Validation of the FibroTest Biochemical Markers Score in assessing liver fibrosis in hepatitis C patients
Rossi, E., Adams, L., Prins, A., Bulsara, M., de Boer, B., Garas, G., et al. (2003). Validation of the fibro test biochemical markers score in assessing liver fibrosis in hepatitis C patients. Clinical Chemistry, 49(3), 450-454. doi: 10.1373/49.3.450
Background: Determining the stage of fibrosis by liver biopsy is important in managing patients with hepatitis C virus infection. We investigated the predictive value of the proprietary FibroTest score to accurately identify significant fibrosis in Australian hepatitis C patients.

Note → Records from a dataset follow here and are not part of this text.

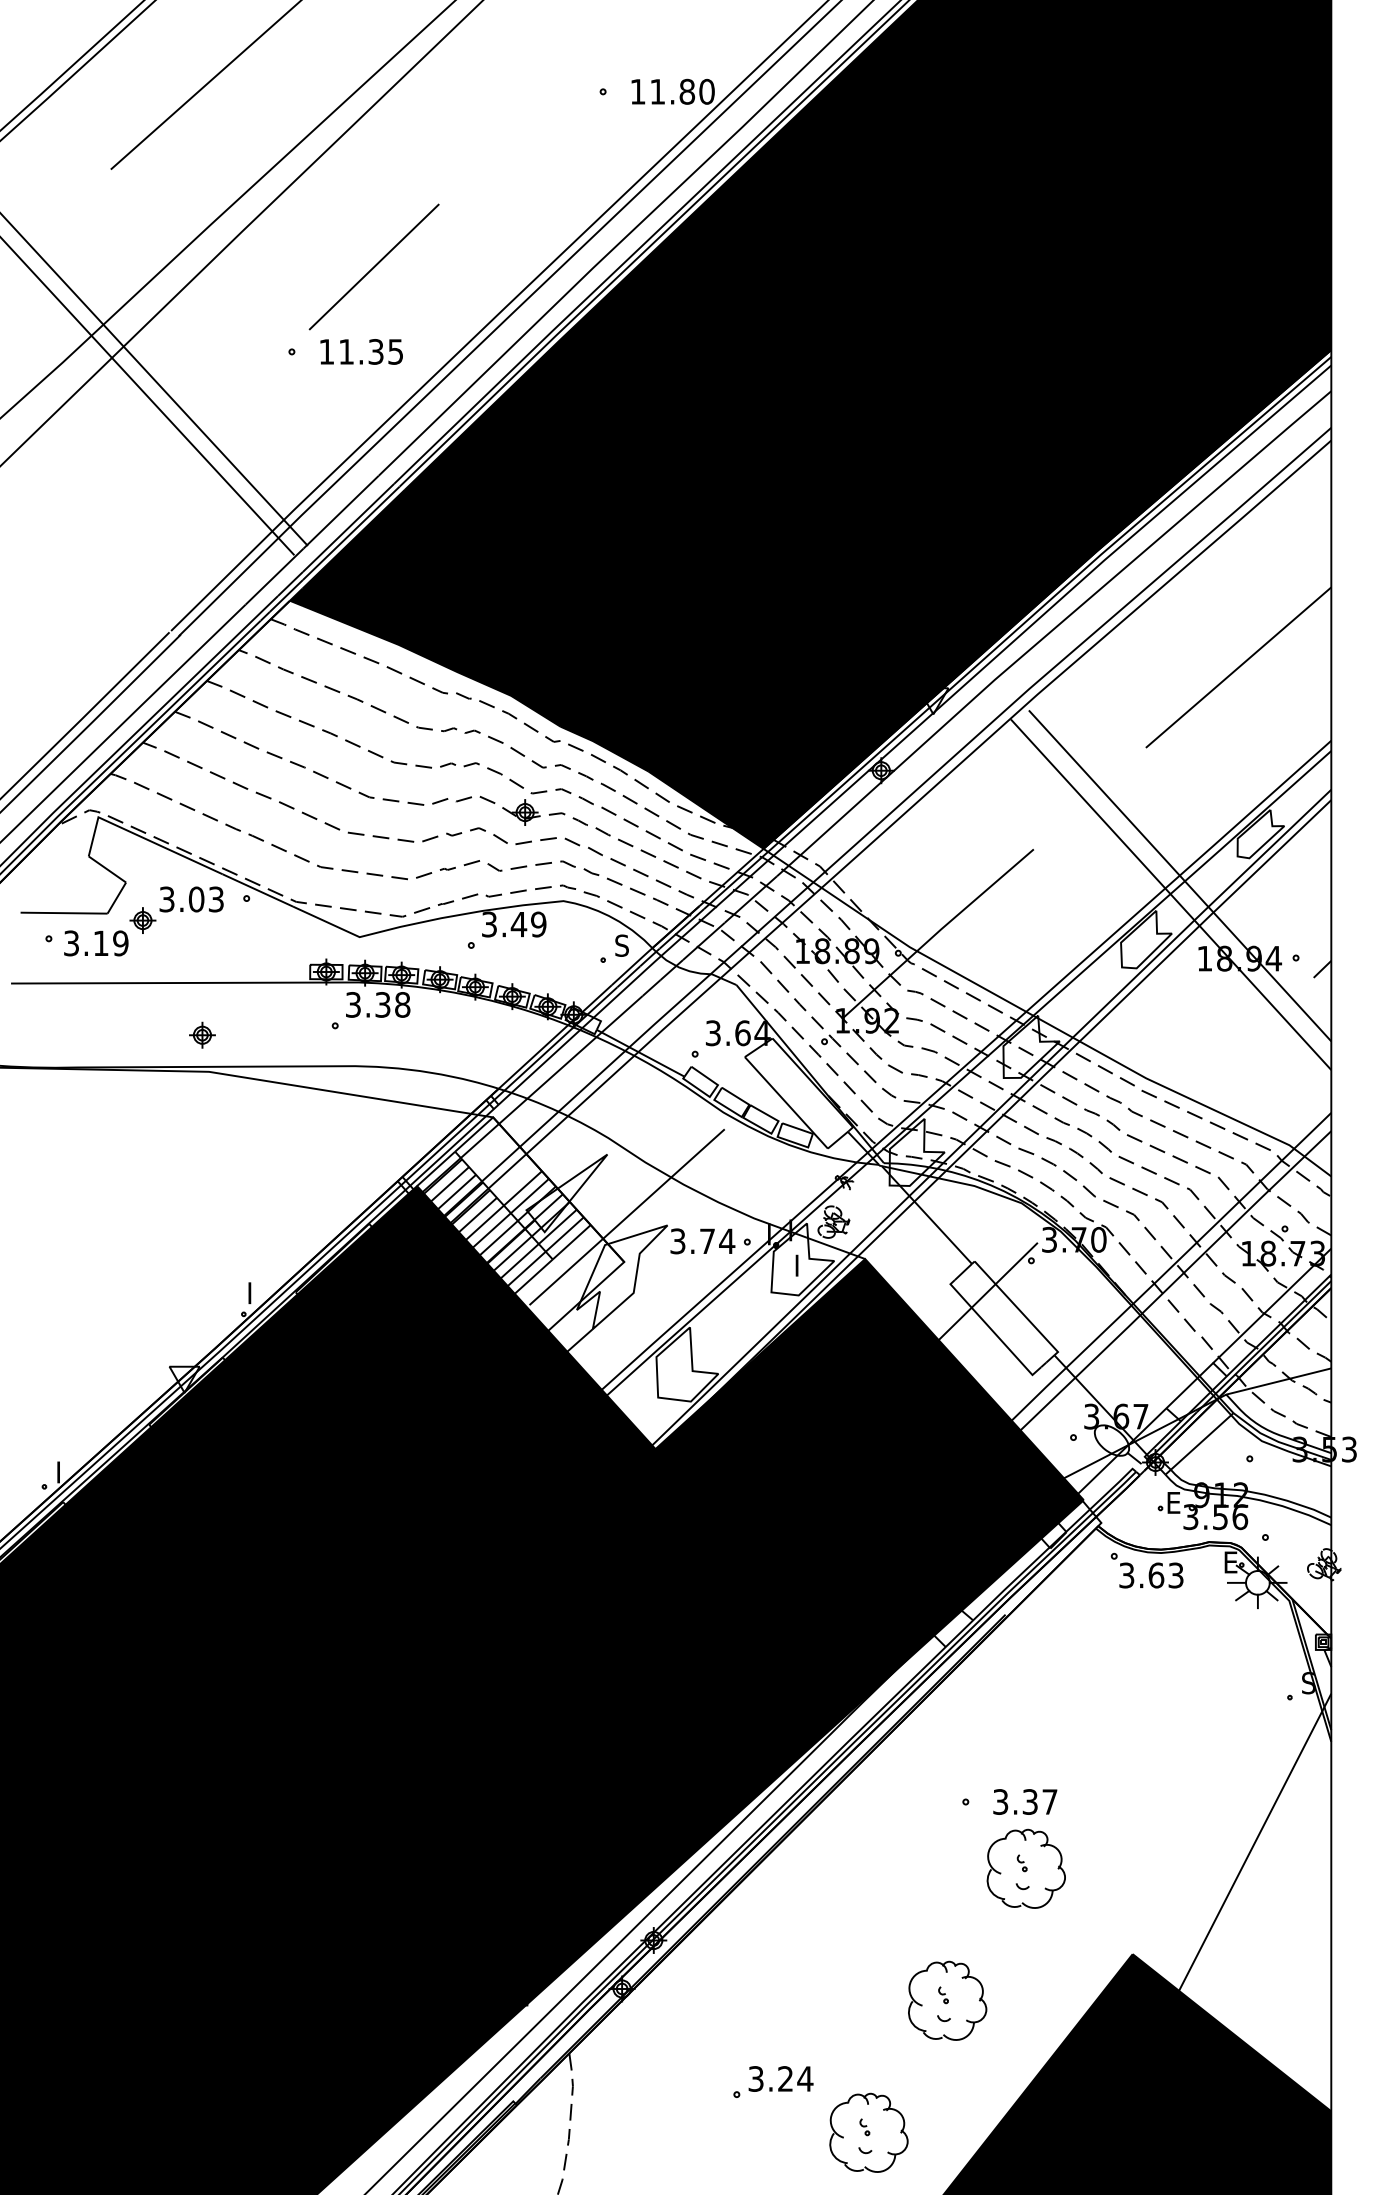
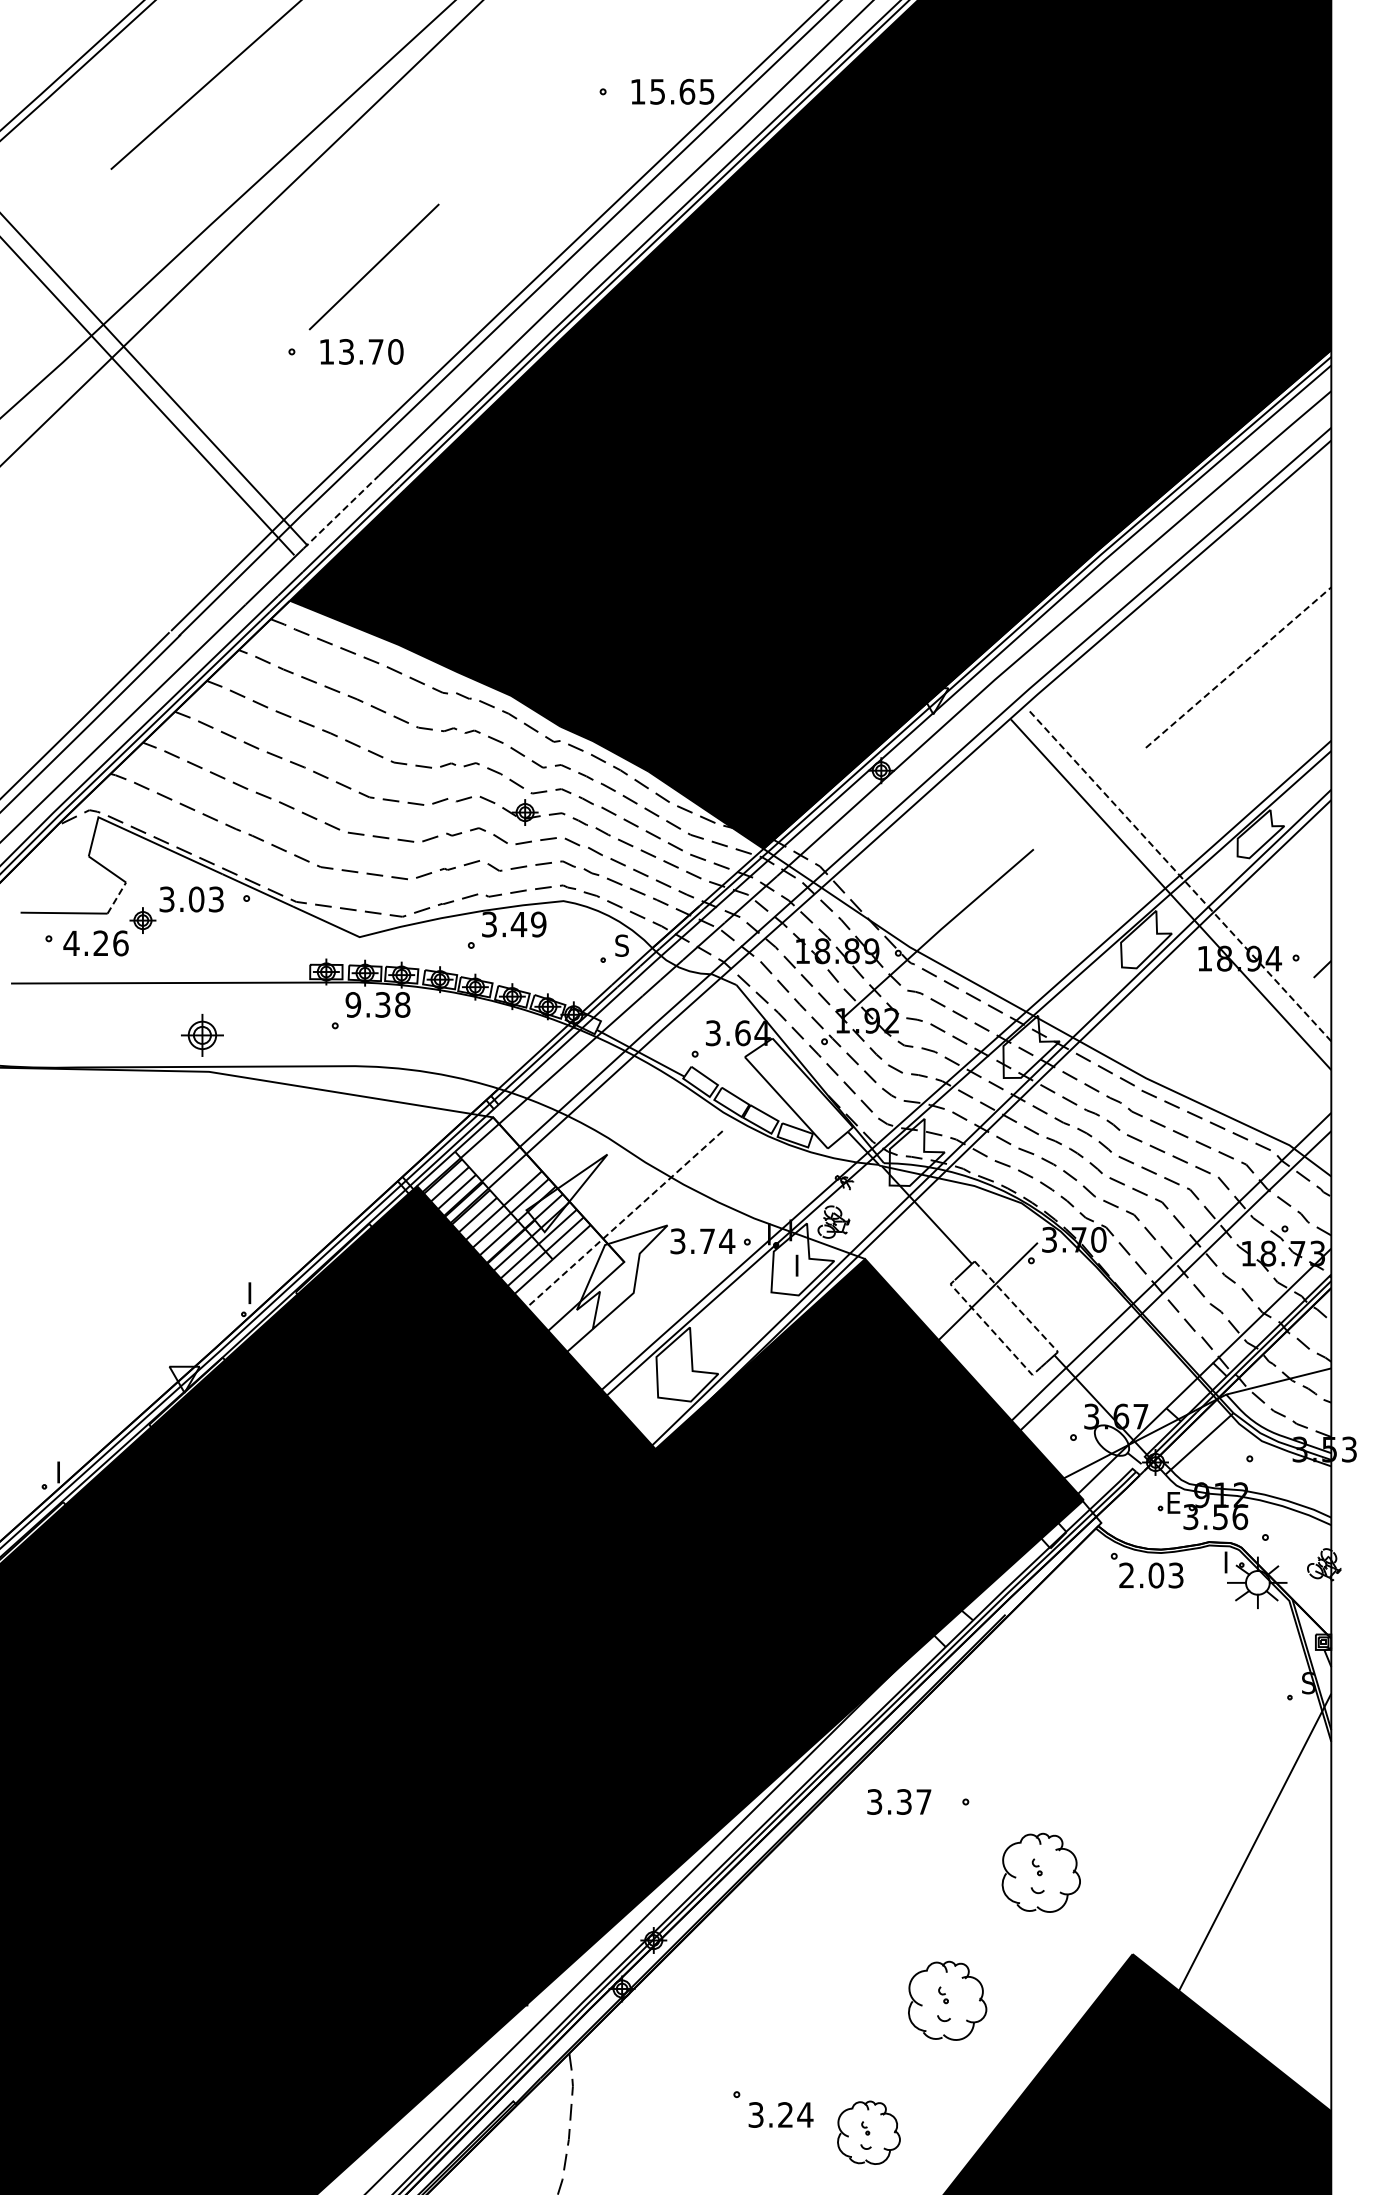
text at (682, 91): 11.80 -> 15.65
text at (371, 351): 11.35 -> 13.70
line at (341, 511): solid -> dashed
line at (1238, 667): solid -> dashed
line at (1180, 875): solid -> dashed
line at (117, 897): solid -> dashed
text at (95, 943): 3.19 -> 4.26
text at (353, 1004): 3.38 -> 9.38
part at (202, 1034) size: 27x28 px -> 43x43 px
line at (627, 1217): solid -> dashed
line at (1018, 1308): solid -> dashed
line at (993, 1331): solid -> dashed
text at (1232, 1562): E -> I
text at (1141, 1575): 3.63 -> 2.03
text at (1025, 1801) position: (1025, 1801) -> (899, 1801)
part at (1025, 1868) position: (1025, 1868) -> (1040, 1872)
text at (780, 2078) position: (780, 2078) -> (780, 2114)
part at (868, 2132) size: 80x81 px -> 64x65 px
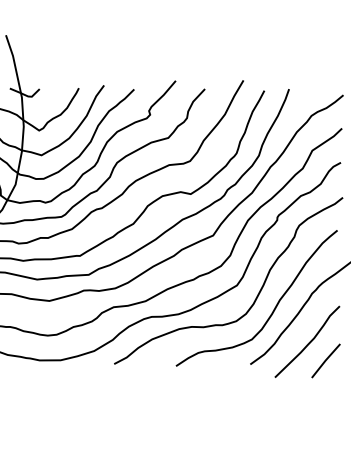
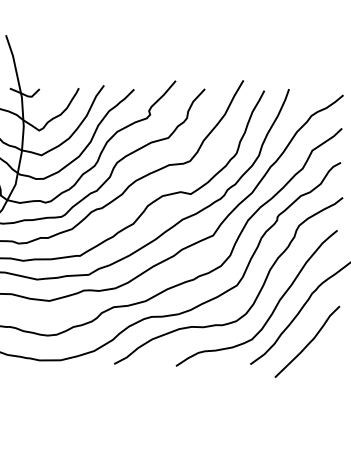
line at (325, 360): present -> none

Methods: Serum obtained from 125 confirmed hepatitis C patients before antiviral therapy was analyzed for haptoglobin, α2-macroglobulin, apolipoprotein A1, bilirubin, and γ-glutamyltransferase activity, and the FibroTest score was computed. Liver fibrosis pathology was staged according to a defined system on a scale of F0 to F4. We used predictive values and a ROC curve to assess the accuracy of FibroTest scores.
Results: The prevalence of significant fibrosis defined by liver biopsy was 0.38. The most useful single test for predicting significant fibrosis was serum 2-macroglobulin (cutoff value, 2.52 g/L; sensitivity, 75%; specificity, 67%). The negative predictive value of a FibroTest score <0.1 was 85%, and the positive predictive value of a score >0.6 was 78%. Although 33 of the 125 patients had FibroTest scores <0.1 and were therefore deemed unlikely to have fibrosis, 6 (18%) had significant fibrosis. Conversely, of the 24 patients with scores >0.6 who were likely to have significant fibrosis, 5 (21%) had mild fibrosis. Of the 125 patients in the cohort, 57 (46%) could have avoided liver biopsy, but discrepant results were recorded in 11 of those 57 (19%).
Conclusion: The FibroTest score could not accurately predict the presence or absence of significant liver fibrosis.